**Exercise goal:**
Could you return all of the entries below exactly, minus the pictures?

**Extracted information:**
◇ ◇ ◇
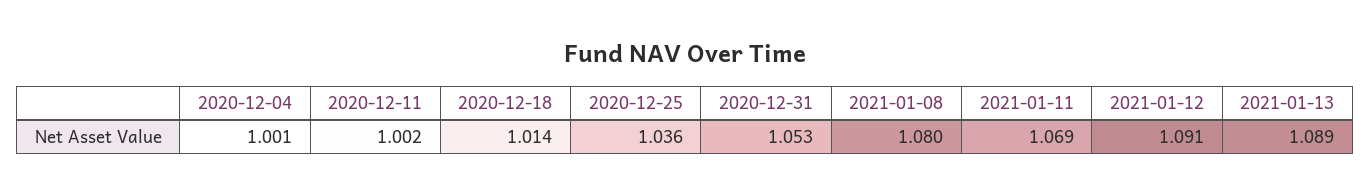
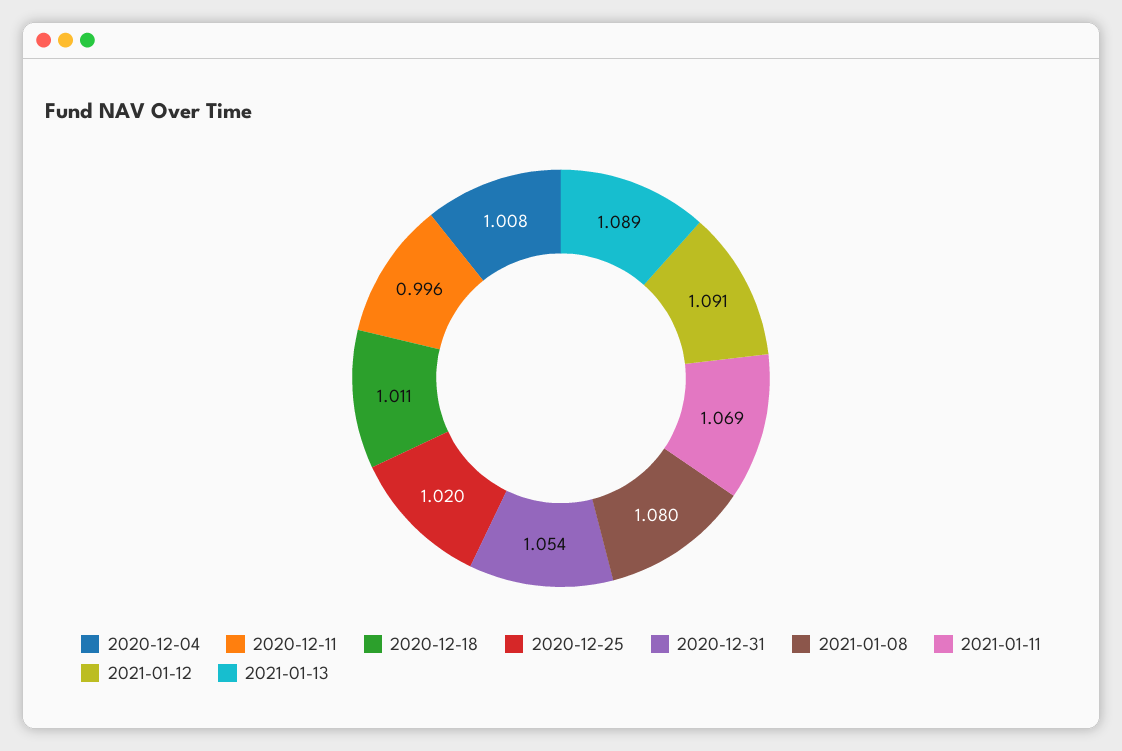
2020-12-04: 1.001 -> 1.008
2020-12-11: 1.002 -> 0.996
2020-12-18: 1.014 -> 1.011
2020-12-25: 1.036 -> 1.02
2020-12-31: 1.053 -> 1.054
◇ ◇ ◇
**Answer section:**
2020-12-04: 1.001 -> 1.008
2020-12-11: 1.002 -> 0.996
2020-12-18: 1.014 -> 1.011
2020-12-25: 1.036 -> 1.02
2020-12-31: 1.053 -> 1.054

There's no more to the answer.